====== SUPPLIED DATA ======

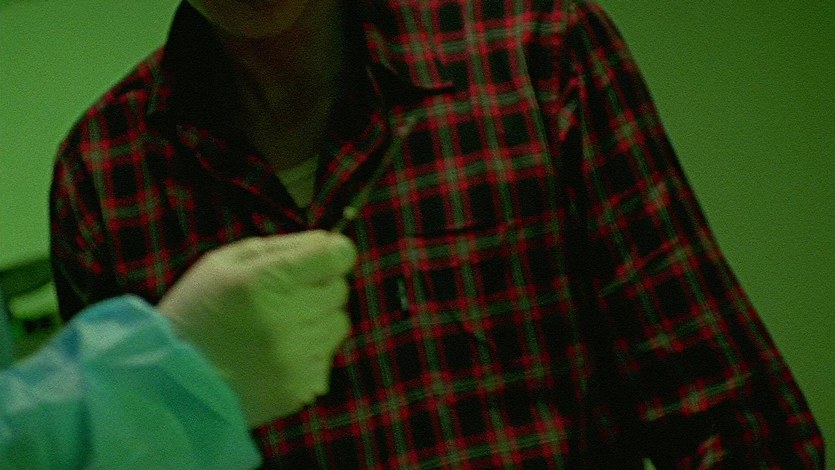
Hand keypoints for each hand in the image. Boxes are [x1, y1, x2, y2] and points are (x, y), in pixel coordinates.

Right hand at [157, 230, 355, 425]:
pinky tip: (274, 355)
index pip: (337, 255)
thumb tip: (328, 241)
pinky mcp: (300, 387)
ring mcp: (296, 357)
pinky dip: (308, 352)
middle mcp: (286, 318)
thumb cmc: (196, 312)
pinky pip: (326, 356)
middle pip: (339, 288)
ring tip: (277, 328)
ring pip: (338, 323)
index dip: (331, 253)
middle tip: (283, 297)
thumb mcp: (222, 263)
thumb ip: (280, 247)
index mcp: (265, 280)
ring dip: (316, 320)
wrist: (169, 384)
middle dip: (317, 287)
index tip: (320, 259)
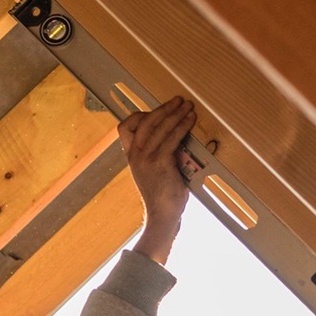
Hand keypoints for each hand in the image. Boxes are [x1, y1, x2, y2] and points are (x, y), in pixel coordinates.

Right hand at [120, 96, 195, 264]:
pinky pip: (171, 138)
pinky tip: (191, 120)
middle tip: (179, 100)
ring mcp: (146, 158)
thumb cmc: (163, 195)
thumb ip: (159, 153)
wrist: (162, 215)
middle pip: (145, 121)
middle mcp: (135, 155)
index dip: (139, 115)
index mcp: (131, 156)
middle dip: (164, 108)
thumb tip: (175, 136)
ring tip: (188, 107)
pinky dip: (182, 126)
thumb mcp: (154, 171)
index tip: (154, 112)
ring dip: (176, 114)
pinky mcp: (160, 162)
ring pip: (160, 127)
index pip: (125, 127)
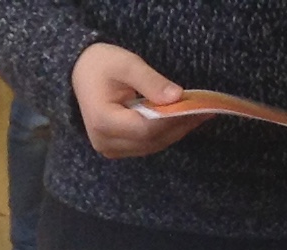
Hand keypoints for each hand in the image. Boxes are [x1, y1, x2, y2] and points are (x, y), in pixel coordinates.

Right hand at [72, 43, 193, 157]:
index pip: (146, 128)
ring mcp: (111, 149)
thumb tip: (177, 97)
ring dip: (176, 130)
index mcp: (104, 121)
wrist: (80, 73)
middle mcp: (106, 142)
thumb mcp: (126, 64)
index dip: (173, 119)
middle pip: (151, 140)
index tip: (198, 106)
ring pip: (152, 145)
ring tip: (198, 113)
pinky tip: (181, 119)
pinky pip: (147, 145)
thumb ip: (151, 81)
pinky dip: (165, 133)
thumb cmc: (102, 65)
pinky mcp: (117, 149)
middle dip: (180, 125)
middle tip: (206, 109)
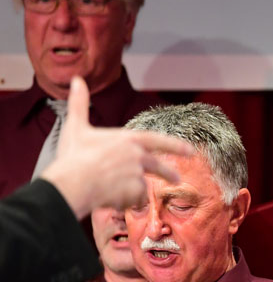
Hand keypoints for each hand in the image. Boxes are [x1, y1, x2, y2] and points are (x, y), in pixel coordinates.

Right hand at [40, 76, 193, 216]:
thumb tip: (76, 80)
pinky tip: (110, 200)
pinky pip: (134, 200)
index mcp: (129, 139)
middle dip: (168, 173)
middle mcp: (138, 156)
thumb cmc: (74, 155)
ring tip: (115, 191)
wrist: (73, 181)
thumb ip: (79, 103)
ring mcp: (138, 174)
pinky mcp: (135, 192)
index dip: (175, 145)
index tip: (190, 151)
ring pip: (141, 185)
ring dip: (132, 190)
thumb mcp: (76, 126)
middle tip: (177, 179)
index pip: (158, 140)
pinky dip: (125, 201)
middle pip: (157, 166)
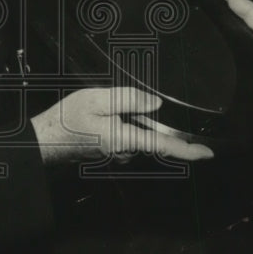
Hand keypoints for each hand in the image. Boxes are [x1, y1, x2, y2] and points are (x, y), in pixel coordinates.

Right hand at [30, 87, 213, 164]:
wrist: (44, 140)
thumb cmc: (66, 120)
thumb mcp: (96, 100)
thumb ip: (128, 99)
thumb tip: (156, 103)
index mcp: (124, 139)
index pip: (163, 146)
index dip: (188, 151)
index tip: (209, 153)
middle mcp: (125, 152)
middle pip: (153, 138)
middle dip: (153, 122)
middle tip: (133, 105)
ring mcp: (118, 154)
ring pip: (139, 137)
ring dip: (137, 123)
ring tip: (113, 107)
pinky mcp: (111, 152)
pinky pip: (128, 138)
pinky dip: (127, 126)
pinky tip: (109, 115)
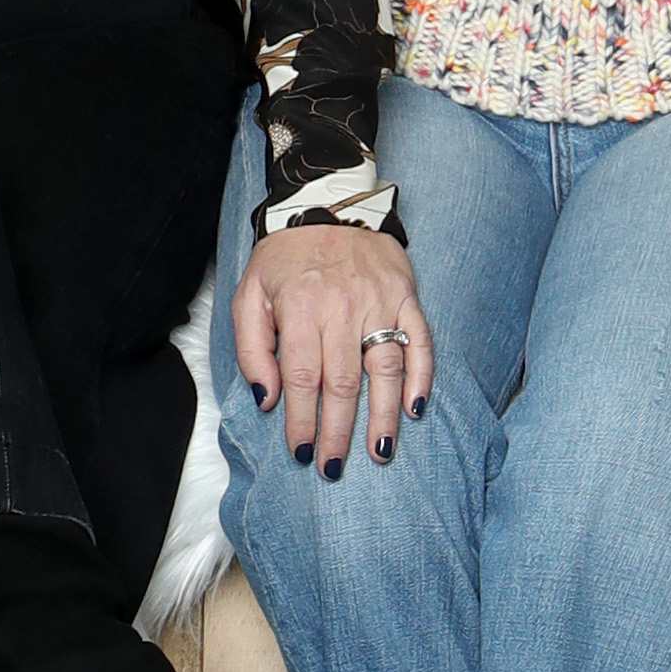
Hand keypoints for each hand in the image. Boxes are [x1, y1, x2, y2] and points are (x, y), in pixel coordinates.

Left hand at [233, 220, 432, 477]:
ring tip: (378, 452)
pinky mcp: (405, 296)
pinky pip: (419, 341)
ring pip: (385, 368)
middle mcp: (342, 308)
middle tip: (333, 467)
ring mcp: (379, 302)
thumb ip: (253, 348)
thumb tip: (268, 398)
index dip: (301, 420)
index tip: (299, 452)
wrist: (327, 204)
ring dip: (383, 415)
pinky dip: (421, 377)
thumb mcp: (249, 294)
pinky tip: (415, 409)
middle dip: (337, 431)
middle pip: (342, 383)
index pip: (303, 379)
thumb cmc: (284, 257)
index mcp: (300, 309)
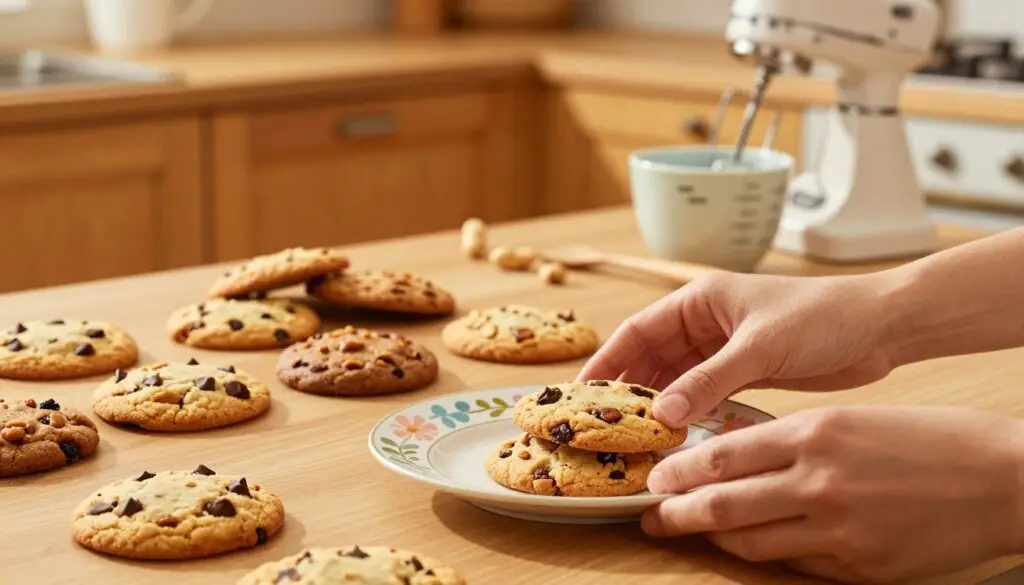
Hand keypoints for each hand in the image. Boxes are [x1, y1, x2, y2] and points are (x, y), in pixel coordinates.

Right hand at [576, 272, 898, 427]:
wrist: (881, 327)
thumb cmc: (823, 317)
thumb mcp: (759, 347)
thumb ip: (710, 380)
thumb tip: (662, 414)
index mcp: (701, 299)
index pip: (639, 329)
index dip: (608, 359)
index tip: (582, 390)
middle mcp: (706, 322)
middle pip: (652, 357)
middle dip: (627, 388)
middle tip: (601, 422)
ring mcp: (725, 349)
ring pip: (676, 379)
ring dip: (657, 405)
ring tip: (633, 436)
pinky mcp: (746, 372)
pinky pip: (704, 395)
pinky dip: (689, 414)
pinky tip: (676, 436)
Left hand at [642, 405, 1023, 582]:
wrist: (1004, 479)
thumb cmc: (931, 439)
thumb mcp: (852, 421)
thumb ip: (793, 439)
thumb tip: (736, 452)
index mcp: (816, 434)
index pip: (724, 455)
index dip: (681, 470)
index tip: (657, 477)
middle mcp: (818, 481)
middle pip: (723, 505)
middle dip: (677, 513)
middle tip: (653, 516)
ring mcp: (837, 529)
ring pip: (750, 542)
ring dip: (714, 540)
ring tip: (693, 534)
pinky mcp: (858, 567)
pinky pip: (794, 565)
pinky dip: (768, 555)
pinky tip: (753, 549)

======

> [TASK OBJECTIVE] Nothing but the lines above from the line with "index tip: (320, 259)" up to and including the line with "middle dip: (153, 122)" should be returned, exactly as written and without pictures.

> [RESPONSE BOX]
index tip: (320, 259)
Hand keypoints for each hand in the image. Boxes are [x1, y1, x2, y2] and points are (x, y), in pixel coordinates.

Right hand at [120, 96, 195, 264]:
pinky pip: (171, 138)
pinky tip: (191, 120)
middle tip: (179, 100)
ring mcp: (146, 158)
thumb cmc: (163, 195)
thumb ip: (159, 153)
wrist: (162, 215)
middle pip: (145, 121)
middle mcp: (135, 155)
index dip: (139, 115)
index mcp: (131, 156)
middle dip: (164, 108)
thumb tip: (175, 136)
ring tip: (188, 107)
pinky dip: (182, 126)
thumb mcp: (154, 171)
index tip: (154, 112)
ring dip: (176, 114)
pinky mcp: (160, 162)
ring pip: (160, 127)
index pip: (125, 127)
Hand keypoints for each hand in the image. Boxes are [x1, y1, x2, y2] and points are (x, y), in pixel coordinates.

Right hand at [72, 43, 193, 157]:
index pip: (146, 128)
ring mcp: (111, 149)
thumb tip: (177, 97)
ring dip: (176, 130)
index mcp: (104, 121)
wrist: (80, 73)
middle mcp: (106, 142)
thumb mcp: (126, 64)
index dip: (173, 119)
middle pip: (151, 140)
index tip: (198, 106)
ring pip: (152, 145)
ring tip: (198, 113)
pinky tip: (181, 119)
pinky pip: (147, 145)
thumb ip: (151, 81)
pinky dip: (165, 133)
thumb cmc: (102, 65)
pinky mcp: (117, 149)
middle dip: (180, 125)
middle tip: (206, 109)
Hand keypoints for each hand in the image. Boxes are [x1, y1, x2, y2] and points are (x, y), in pixel coordinates.

Right hand at [40, 76, 193, 216]:
thumb tip: (76, 80)
pinky tip: (110, 200)
pinky pip: (134, 200)
index mcp: (129, 139)
middle dip: (168, 173)
middle mcp: (138, 156)
thumb cmc: (74, 155)
ring tip: (115, 191)
wrist: (73, 181)
thumb ip: (79, 103)
ring mcp: (138, 174)
pinky mcp: (135, 192)
index dip: (175, 145)
index tip: (190, 151)
ring pip: (141, 185)
ring dip: (132, 190)
thumb mcp: (76, 126)
middle tip: (177, 179)
index pip: (158, 140)
pinky dip: (125, 201)
middle pip: (157, 166)
Hand keypoints for each hand in the image. Boxes are [x1, y1, x2, y2] and points are (x, y), in pixel coordinates.

Right hand at [30, 87, 213, 164]:
wrist: (44, 140)
thumb cmc: (66, 120)
thumb mcp: (96, 100)
thumb ip: (128, 99)
thumb tip: (156, 103)
index mcp: (124, 139)
index pip: (163, 146)
index dip: (188, 151)
index tip: (209, 153)
middle mcp: (125, 152)
middle pip: (153, 138)
middle dip: (153, 122)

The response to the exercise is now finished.